Zarod jerked and started looking around desperately. He spotted Roids, now only ten meters away, and swung his rifle around, snapping off a shot. There was a loud boom and Roids heard the slug pass by his head. Then his gun came up, slick, fast and deadly. Zarod was working the rifle, trying to jack another slug into the chamber.
Roids’ gun bucked in his hand once, then again. Hit hard by both slugs, Zarod dropped as though kicked by a mad Dexter bull. The rifle flew free and he sprawled on his back, his head resting beside the Magarrity sign.
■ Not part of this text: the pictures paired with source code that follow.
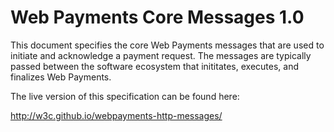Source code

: # Web Payments Core Messages 1.0

This document specifies the core Web Payments messages that are used to
initiate and acknowledge a payment request. The messages are typically passed
between the software ecosystem that inititates, executes, and finalizes
Web Payments.

The live version of this specification can be found here:

http://w3c.github.io/webpayments-http-messages/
From the center of his chest, the quickly decompressing suit blew out air and droplets of blood. Roids walked up to him, holstering his gun.
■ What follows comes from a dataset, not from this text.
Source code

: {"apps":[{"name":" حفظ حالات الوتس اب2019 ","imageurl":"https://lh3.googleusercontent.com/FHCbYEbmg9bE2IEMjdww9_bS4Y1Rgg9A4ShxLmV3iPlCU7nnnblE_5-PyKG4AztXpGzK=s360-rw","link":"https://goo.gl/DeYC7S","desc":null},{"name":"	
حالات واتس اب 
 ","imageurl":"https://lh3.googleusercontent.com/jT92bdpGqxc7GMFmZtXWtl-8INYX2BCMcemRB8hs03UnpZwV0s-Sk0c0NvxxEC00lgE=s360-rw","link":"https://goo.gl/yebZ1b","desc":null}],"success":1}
“You wanna tell me where your bike is, Zarod?”
“Go to hell!” he choked out.
Roids chuckled. “Not likely, Zarod. Tell you what, though. I’m going to find your bike easy enough, anyways. You’re too lazy to keep it hidden all that well. You tell me where it is and I’ll bury you with a tombstone. Otherwise,” he squatted beside the dying man and studied him, “you’re just a sack of unnamed fertilizer.”
“You’re cold, Cavanaugh.”
“Not as cold as you’re gonna be in a few minutes, Zarod. How about it?”
“All right,” he gasped. “You’re a mean sumbitch, Cavanaugh, but I heard you keep your word.” He told Roids where the bike was, his voice fading.
“Remember, you promised, Cavanaugh,” he whispered, only barely audible over the comlink. “I get my name on rock.”
“That you will, Zarod. Only I gotta be honest with you,” he gave a quick smile. “You’re gonna be planted next to Slanty.”
“Hell, that ain’t so bad,” Zarod gave a wheezing, short laugh and pointed a weak hand at Roids’ patched shoulder. “Least I got a piece of you. Best Slanty could do was shoot your bike.”
“And I’ll put that on your tombstone, too, Zarod, if you want me to.” The outlaw made no answer, and Roids could see he was dead.
Stooping down, he hoisted the body up onto his shoulders and began walking toward where the bike was hidden. He’d walked only a few steps when he stopped and turned back toward the sign. The dust storm was finally starting to abate, and the sign was still visible in the near darkness. The quickly dropping temperature made the iron creak and pop as it contracted.
“Much beholden, Eb and Sue. You two take care.” He shifted the dead weight slightly and resumed walking.
“Looks like Slanty’s got some company now. Hope you two don’t keep me up at nights, talkin’. I get ornery if I don’t get my sleep.